Was Sven Steller sagt, ist aber nicht zwingend Konsens in der Stadtverordnetenversammlung. Juliane Kühnemund (Die Grünen) sagt: “Alte Bausubstanz für einen Parkplatz zu opfern und damit wieder ein Stück Geschichte aus dem Stadtbild Falkensees zu reißen, macht keinen Sinn: Die ‘Stübing-Villa’ ist in einem sehr guten baulichen Zustand und könnte noch problemlos weiter genutzt werden. Die Bahn plant ein großes Projekt mit i2030. Solange aber noch nicht klar ist, wie die Haltepunkte und Streckenverläufe aussehen, kann an dieser Stelle kein permanenter Parkplatz gebaut werden. Park&Ride ja, aber sicherlich lassen sich für den Standort der Parkplätze auch Alternativen finden.”

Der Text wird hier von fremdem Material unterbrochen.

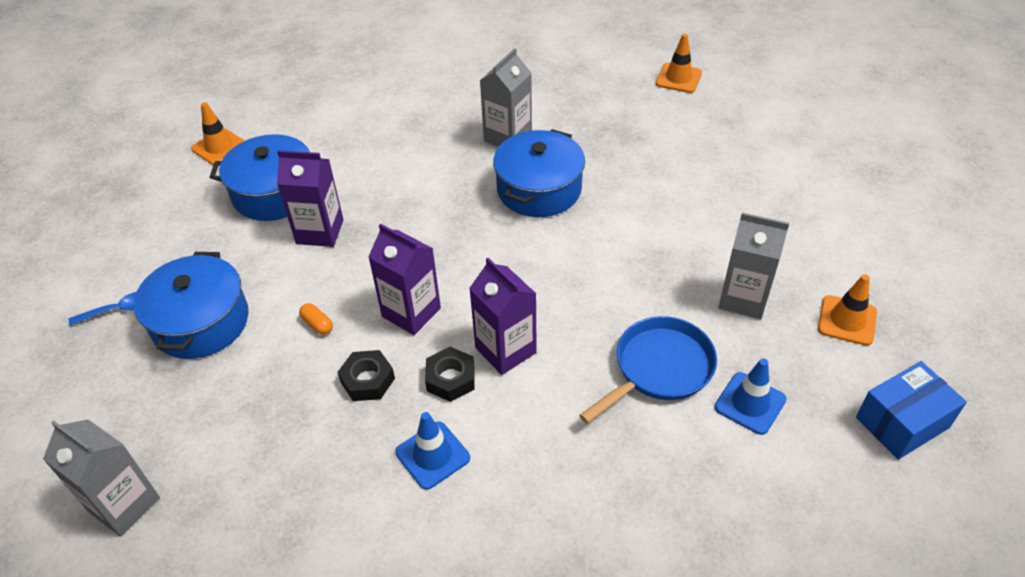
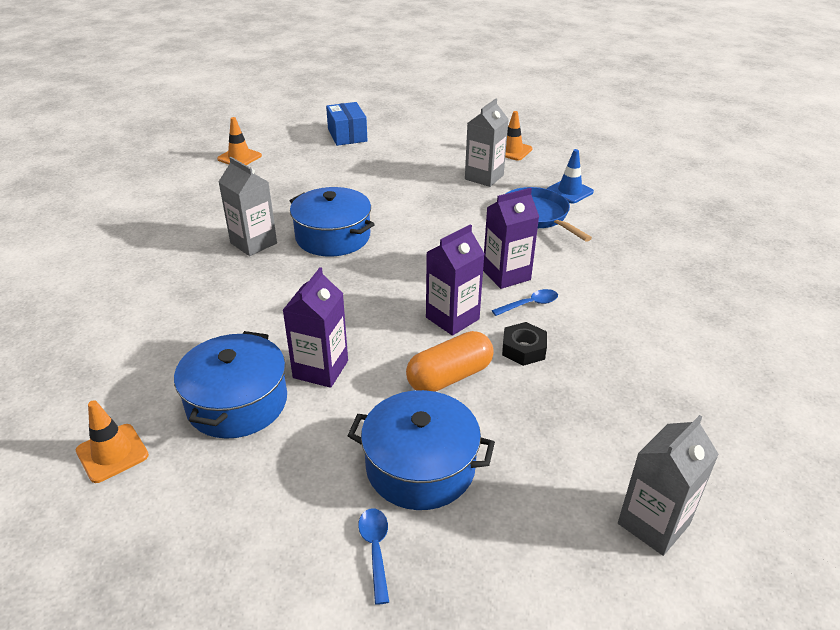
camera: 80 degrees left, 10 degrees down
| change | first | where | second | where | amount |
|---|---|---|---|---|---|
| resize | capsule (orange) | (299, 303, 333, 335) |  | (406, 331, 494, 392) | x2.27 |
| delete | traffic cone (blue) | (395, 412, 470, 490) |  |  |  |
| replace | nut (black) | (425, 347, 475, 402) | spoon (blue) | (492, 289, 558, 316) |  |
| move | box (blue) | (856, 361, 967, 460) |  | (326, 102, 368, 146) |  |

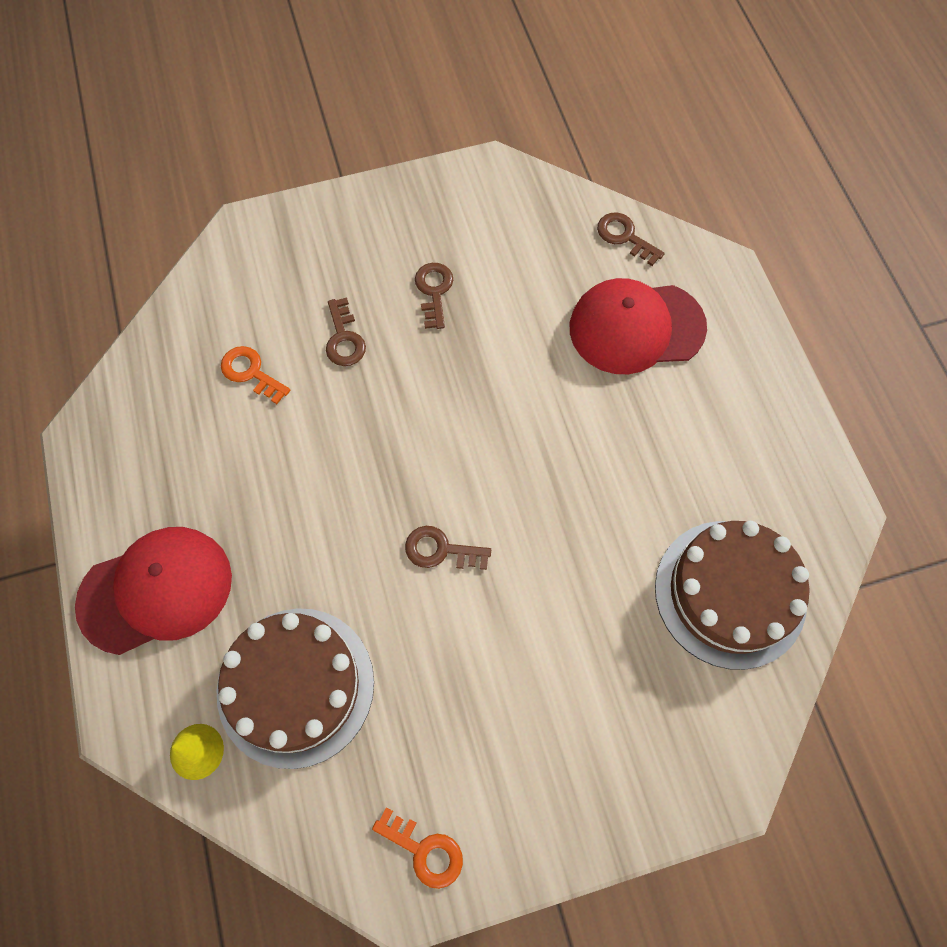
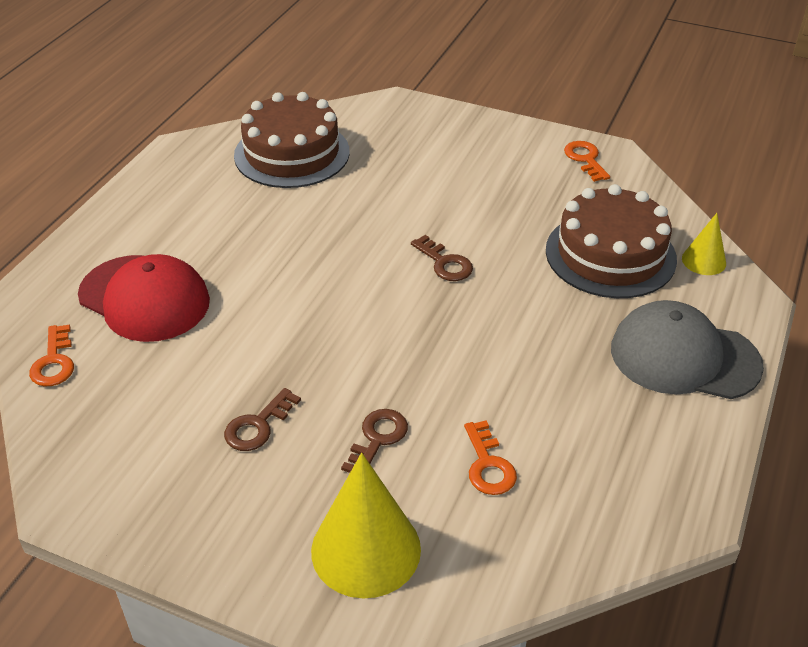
camera: 140 degrees left, 25 degrees down
| change | first | where | second | where | amount |
|---|---|---|---|---|---|
| recolor | cap (red) | (75, 527, 232, 655) | cap (grey) | (611, 300, 764, 399) |  |
| recolor | key (brown) | (597, 212, 665, 266) | key (orange) | (29, 325, 74, 386) |  |
| insert |  |  | cone (yellow) | (311, 453, 421, 598) |  |

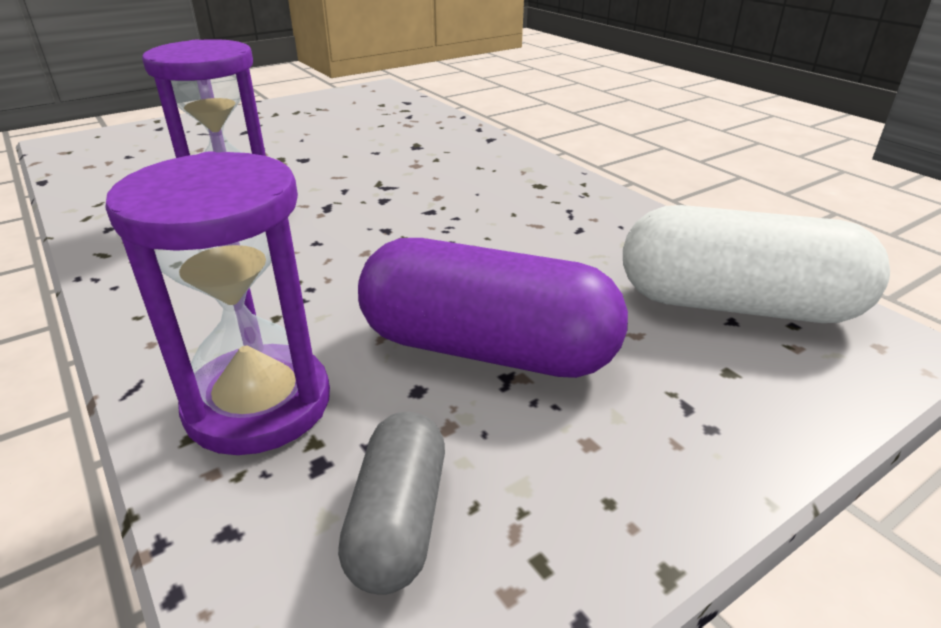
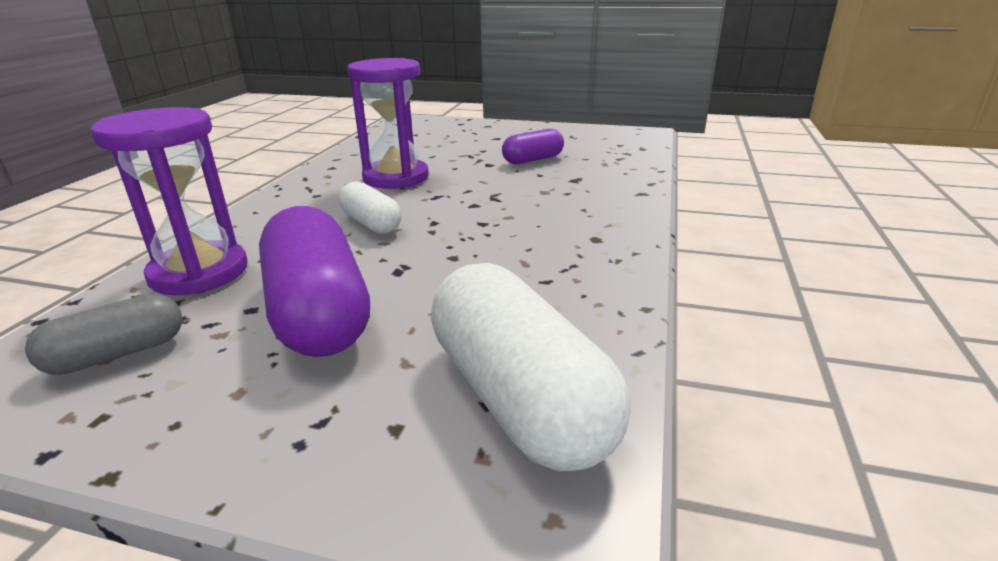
camera: 50 degrees right, 5 degrees down
| change | first | where | second | where | amount |
|---|---|---|---|---|---|
| insert |  |  | capsule (white) | (339, 182, 401, 234) |  |
| insert |  |  | capsule (purple) | (502, 129, 564, 164) |  |

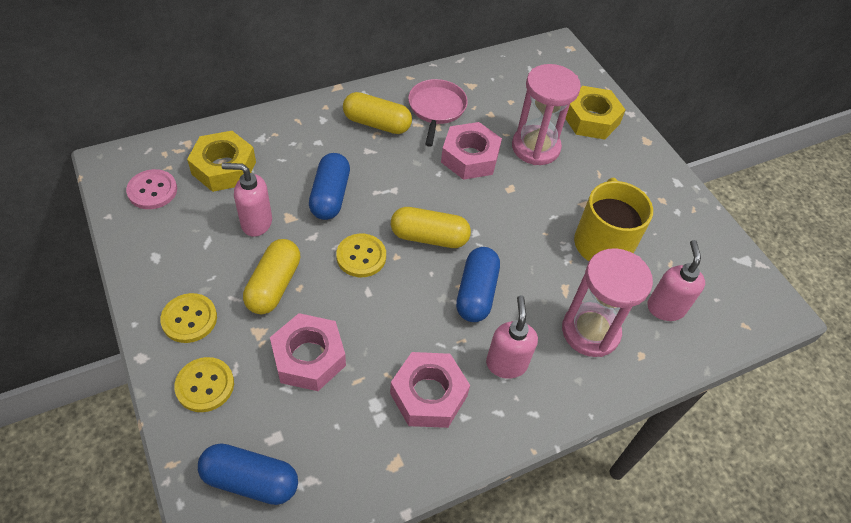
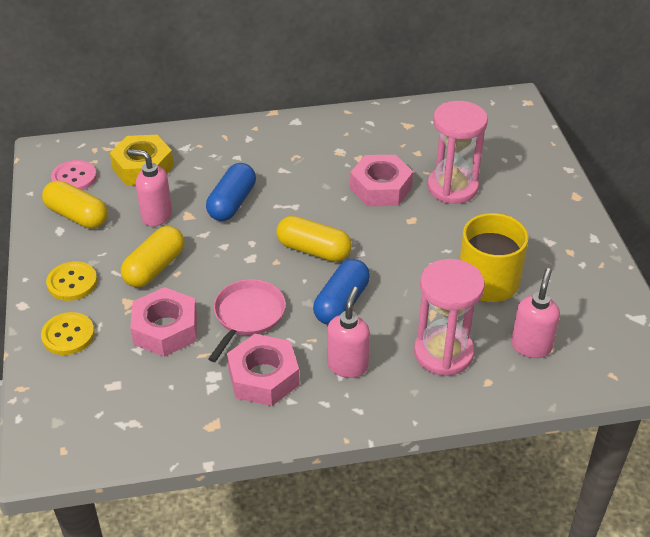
camera: 20 degrees right, 10 degrees down
| change | first | where | second | where | amount |
|---|---|---|---|---|---|
| delete | capsule (blue) | (198, 443, 298, 505) |  |  |  |
| delete | button (yellow) | (336, 234, 386, 277) |  |  |  |
| move | capsule (yellow) | (343, 92, 412, 134) |  | (42, 180, 108, 229) |  |
| move | pan (pink) | (408, 79, 468, 147) |  | (208, 279, 286, 362) |  |
| delete | nut (yellow) | (565, 86, 625, 140) |  |  |  |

Marius Miethig von der Lokalen Agenda 21 ergänzt: “Falkensees Charakter sollte nicht durch grauen Beton geprägt werden. Gerade das schöne Finkenkrug sollte nicht eine seiner letzten typischen Villen zu einem Zeitpunkt verlieren, an dem ein Abriss noch gar nicht nötig ist. Das schöne Gebäude mit Wiedererkennungswert sollte solange wie möglich stehen bleiben. Und die Politik sollte den Bürgerwillen nicht nur zur Kenntnis nehmen, sondern auch anerkennen und respektieren.”
Keine Frage: Diese Diskussion wird die Stadt Falkensee noch einige Zeit begleiten. (Text/Fotos: CS)
Dieser Artikel stammt aus „Unser Havelland“ Ausgabe 191 (2/2022).
Update 26.2.22: Kristina Hölzel meldet: Am Mittwoch wurde in der SVV gegen den Abriss gestimmt. 19 : 17.